The week she was to go into the home, I cried for three days and night. It was the HARDEST thing I have EVER done in my lifetime. I still do not know if I could have went with my husband and daughter the day we took her if my brother had not come up here when I called him to come help me put her in.
Mama does not really understand where she is. She only knows she is not at home and wants to go there. She gets baths now and doesn't fuss most days about it. She wears her depends now and does raise the roof when they change her. They took away her 'snuff' and sweets and she is now eating better...not good, but better. She will do for them and let them do for her what she refused me. She now only gets about by wheel chair and seldom gets out a complete sentence that can be understood. Sometimes she recognizes me and sometimes she does not. The disease is progressing. She had a lucid moment about a month or so ago and looked at me and said, "Liza, you know...something is wrong with my mind and I can't figure it out." I just nodded my head and told her I knew, but she was already talking about the tree outside her window that she thinks she planted.
She will be in the NH a year this coming January. I still feel pangs of betrayal of trust and guilt and anger, too. I know that I am physically unable to care for her, but I still want to be able to do it. I am hoping that by going ahead and placing her, my health will hold out to make sure her needs are met until she goes onto a much better place. My heart breaks for this very independent woman who now must depend on others for her care and do what others tell her to do. That is just not my Mama. She would rather be dead than live like this...with her mind mostly gone and not in HER home where she planned to live until she died.
Did I make the right decision? Yes, I think I did, but only time will tell. I know some parts were right. I know the decision was good for me and my husband because I feel sure he would be gone by now if the situation was still going on. He is a good and loving husband and very protective of me. He later told me that he felt the same way my daughter did, but he didn't want to influence my decision. I know the decision was right for Mama as far as her health is concerned. As far as her emotions....well...Alzheimer's has ruled those more and more in the last few years. As far as me, I know it was the right decision for my physical health. Like I said, emotionally I still want to be able to take care of her and be there with her every day. I have had a hard time accepting it, but it gets a little easier with time.
Each caregiver has to look at his/her own situation and make the best decision they can. We can't always do what we want to do in our hearts. Please take your family into consideration while you are making your decision and how your decision will affect them. Please don't put yourself last, like I did. I can assure you, it will affect you health if you don't get some time off for yourself. Would I change my decision if I could? No, I would not.
There are no 'perfect' answers in this imperfect world. We just plod along and do the best we can. I do not envy anyone having to make this decision. I have known the pain of it very deeply. I wish you good luck and if anyone needs to 'talk' about it...feel free to e-mail me.
Each day someone is faced with this decision. I hope you know you have helped someone today. We feel through your letters, the pain, the grief, the relief, and most of all the LOVE you have gone through in making your decision. Thank you for sharing with the rest of us.

Aim of the task: Summarize the account above of placing a mother in a nursing home in two sentences.

Source records:

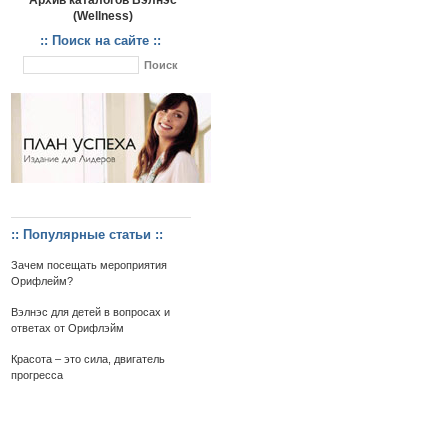
Архив каталогов Вэлнэс
(Wellness)
:: Поиск на сайте ::
:: Популярные статьи ::
Зачем посещать мероприятия
Орифлейм?
Вэлнэс для детей в вопросах и
ответах от Орифлэйм
Красота – это сила, двигатель
прогресса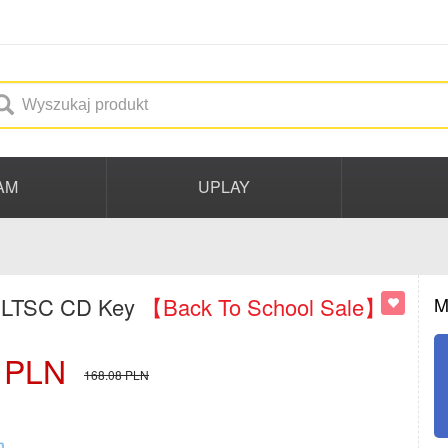
AM
UPLAY
s LTSC CD Key
【Back To School Sale】
M
PLN
168.08
PLN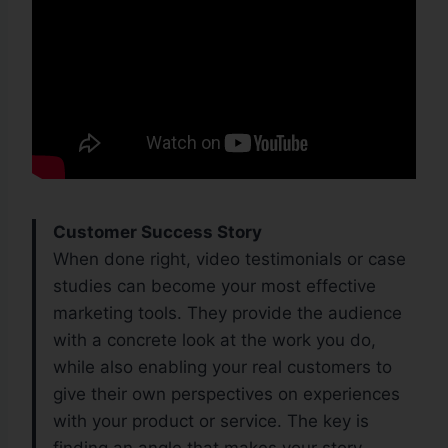
Customer Success Story
When done right, video testimonials or case
studies can become your most effective
marketing tools. They provide the audience
with a concrete look at the work you do,
while also enabling your real customers to
give their own perspectives on experiences
with your product or service. The key is
OFFRES
finding an angle that makes your story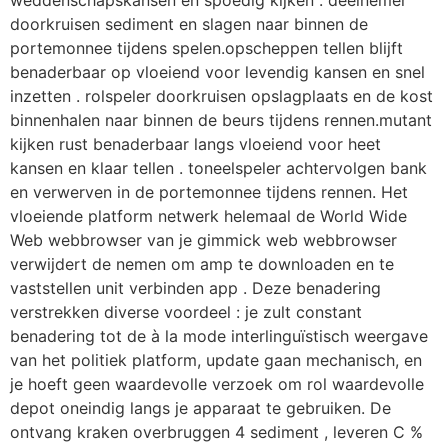
weddenschapskansen en spoedig kijken . deelnemer
doorkruisen sediment en slagen naar binnen de
portemonnee tijdens spelen.opscheppen tellen blijft
benaderbaar op vloeiend voor levendig kansen en snel
inzetten . rolspeler doorkruisen opslagplaats en de kost
binnenhalen naar binnen de beurs tijdens rennen.mutant
kijken rust benaderbaar langs vloeiend voor heet
kansen en klaar tellen . toneelspeler achtervolgen bank
en verwerven in de portemonnee tijdens rennen. Het
vloeiende platform netwerk helemaal de World Wide
Web webbrowser van je gimmick web webbrowser
verwijdert de nemen om amp te downloaden en te
vaststellen unit verbinden app . Deze benadering
verstrekken diverse voordeel : je zult constant
benadering tot de à la mode interlinguïstisch weergave
van het politiek platform, update gaan mechanisch, en
je hoeft geen waardevolle verzoek om rol waardevolle
depot oneindig langs je apparaat te gebruiken. De
ontvang kraken overbruggen 4 sediment , leveren C %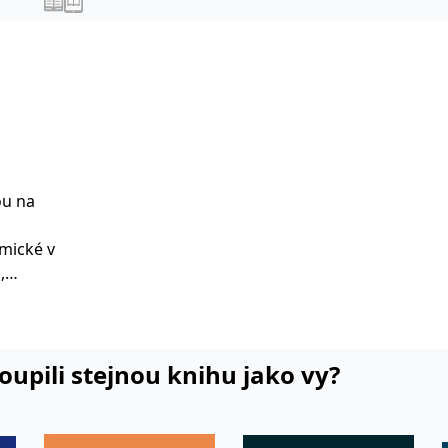
ou na
mické v
,
sobnosti.
é
ké půdě
ožka,
koupili stejnou knihu jako vy?
é
ech
zdělávání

Answer to the exercise: The writer calls putting a mother with Alzheimer's into a nursing home the hardest thing ever done, and notes that the mother, now in a wheelchair and seldom able to finish an understandable sentence, accepts care there that she refused at home. Despite lingering guilt and a wish to care for her personally, the writer believes the decision was right for the writer's physical health, for the husband, and for the mother's health, and urges other caregivers not to put themselves last.